I am a mathematician, and to me, if you already know what the tangent bundle is, and its dual the cotangent bundle, and hence know what tangent and cotangent vector fields are, then the 20 page explanation in Spivak's chapter 4, of his Comprehensive introduction to differential geometry, is as clear as it gets. Still, it is demanding and difficult, because the subject is complicated.
Basically, for each vector space V, one can construct new spaces of functions from it. One has linear functions V-->k, where k is the real numbers, and one has "multi linear" functions Vx...xV-->k, which are linear in each variable separately. These are called (point wise) "k-tensors".
Then one takes families of these spaces. Namely, at each point p of space, one considers the vector space of tangent vectors based at p. This family of tangent spaces, one for each point p, gives the "tangent bundle" of the space. Correspondingly one has the k-fold tensor bundle, a family assigning the space of k tensors at p, to each point p.
A k-tensor "field" is a choice of a k-tensor at each point p of space, This defines a function on k-vector fields. I.e. if at each point p we have chosen k vectors, then at each point p, we let our chosen k-tensor operate on the chosen k-tuple of tangent vectors, obtaining a number.
This gives us a function from k-tuples of tangent vector fields to numbers, which is characterized by the fact that it is linear in each variable separately, over the smooth functions.
I.e. a function times a function is a function, and a function times a vector field is a vector field; and if you let your tensor field act on a k-tuple of vector fields, getting a function, then multiply by a given function, you get the same result as if you first multiplied any one of the vector fields by your function, and then let the tensor field act on the resulting k-tuple.
I.e. given a tensor field, a k-tuple of vector fields, and a function, you can combine them to get a function in two ways: first multiply the function by any one of the vector fields, and then act on the resulting k-tuple of vector fields by the tensor field; or let the tensor field act first on the original k-tuple of vector fields, and then multiply by the function. The result is the same function.
The main result about tensor fields is that any such operation on k-tuples of vector fields that is (multi) linear in that way over the functions, comes from a k-tensor field.
You see why this is complicated. But I recommend spivak.
The really complicated part is the notation, because you need to assign multiple indexes to bases of k-tuples of linear functions.
But the idea is just that, given k tangent vectors at each point, a tensor assigns a number at each point. I.e., a k-tensor field takes k-vector fields to functions, just as when k=1, a (dual, or co-) vector field takes a vector field to a function.

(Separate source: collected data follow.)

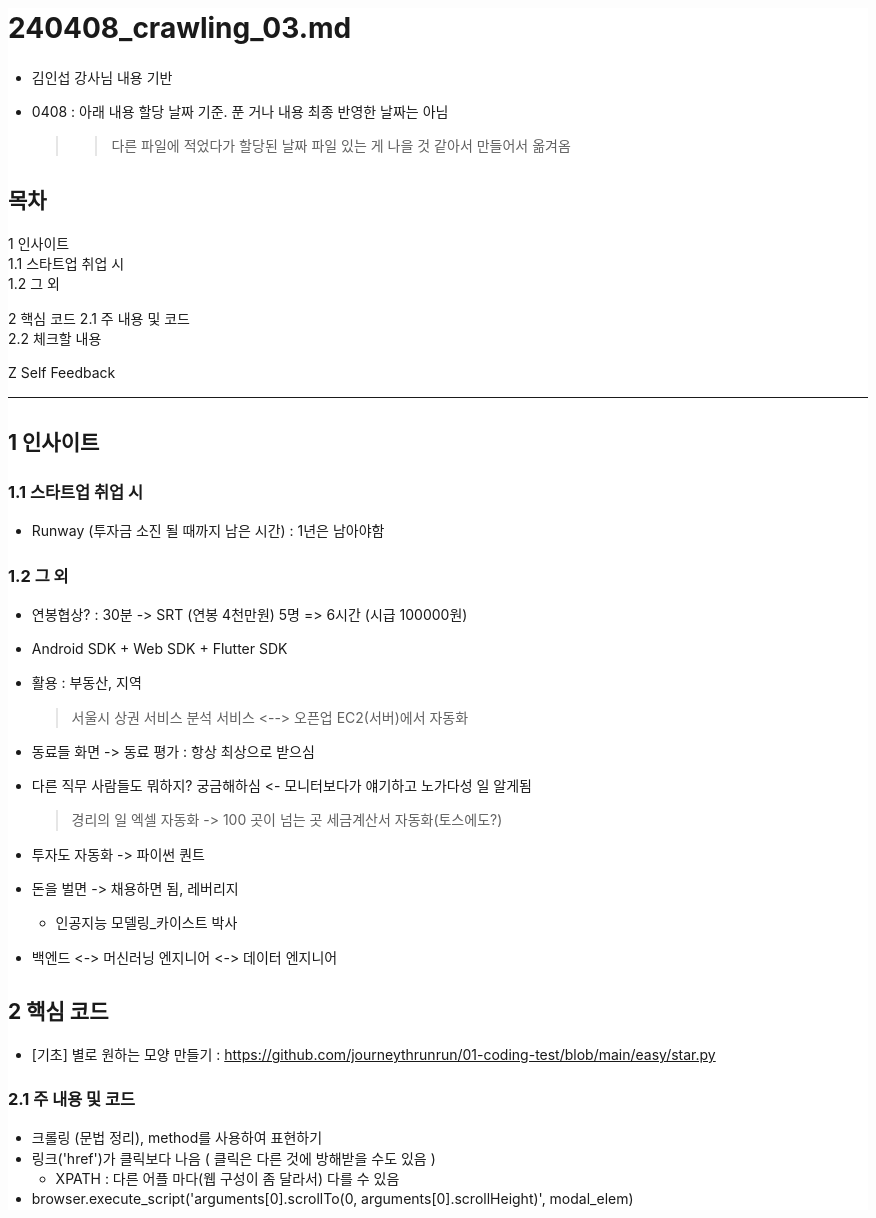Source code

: # 240408_crawling_03.md
- 김인섭 강사님 내용 기반
- 0408 : 아래 내용 할당 날짜 기준. 푼 거나 내용 최종 반영한 날짜는 아님
  
  >> 다른 파일에 적었다가 할당된 날짜 파일 있는 게 나을 것 같아서 만들어서 옮겨옴

## 목차 
1 인사이트   
  1.1 스타트업 취업 시  
  1.2 그 외  

2 핵심 코드
  2.1 주 내용 및 코드   
  2.2 체크할 내용
  

Z Self Feedback      


-----  
## 1 인사이트 
### 1.1 스타트업 취업 시
- Runway (투자금 소진 될 때까지 남은 시간) : 1년은 남아야함

### 1.2 그 외
- 연봉협상? : 30분 -> SRT (연봉 4천만원) 5명 => 6시간 (시급 100000원) 
- Android SDK + Web SDK + Flutter SDK

- 활용 : 부동산, 지역
  > 서울시 상권 서비스 분석 서비스 <--> 오픈업
  > EC2(서버)에서 자동화
  
- 동료들 화면 -> 동료 평가 : 항상 최상으로 받으심
- 다른 직무 사람들도 뭐하지? 궁금해하심 <- 모니터보다가 얘기하고 노가다성 일 알게됨
  > 경리의 일 엑셀 자동화 -> 100 곳이 넘는 곳 세금계산서 자동화(토스에도?)

- 투자도 자동화 -> 파이썬 퀀트

- 돈을 벌면 -> 채용하면 됨, 레버리지
  + 인공지능 모델링_카이스트 박사
  

- 백엔드 <-> 머신러닝 엔지니어 <-> 데이터 엔지니어


## 2 핵심 코드 
- [기초] 별로 원하는 모양 만들기 : https://github.com/journeythrunrun/01-coding-test/blob/main/easy/star.py

### 2.1 주 내용 및 코드   
- 크롤링 (문법 정리), method를 사용하여 표현하기
- 링크('href')가 클릭보다 나음 ( 클릭은 다른 것에 방해받을 수도 있음 )
  + XPATH : 다른 어플 마다(웹 구성이 좀 달라서) 다를 수 있음
- browser.execute_script('arguments[0].scrollTo(0, arguments[0].scrollHeight)', modal_elem)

One can also make this sound more complicated by considering a k-tensor field and an m-vector field, together as a "mixed" (m,k) [or (k,m)?] tensor field. Then letting some components of the tensor field act on some components of the vector field, is called "contracting", since some pairs of tensor and vector components are replaced by numbers. Hence contracting one pair of components of an (m,k) field, gives a smaller, (m-1,k-1) field.
In these mixed fields, the tensor components are called covariant, and the vector components are called contravariant, because their local coordinate expressions transform differently under changes of coordinates, (presumably either by the Jacobian matrix of partials or its transpose?). (A quick look at Orodruin's insight article suggests these different types of components are distinguished by upper or lower indices, in local coordinates. Then I suspect "contraction" just means multiplying a coefficient with a given upper index times one with corresponding lower index.)
Apologies if this helps no one. The physicists here are certainly better sources, but I hoped to understand it better myself by writing this paragraph.
As to the physics, one presumably has some physical phenomena which see k-tuples of tangent vectors, gobble them up, and spit out numbers.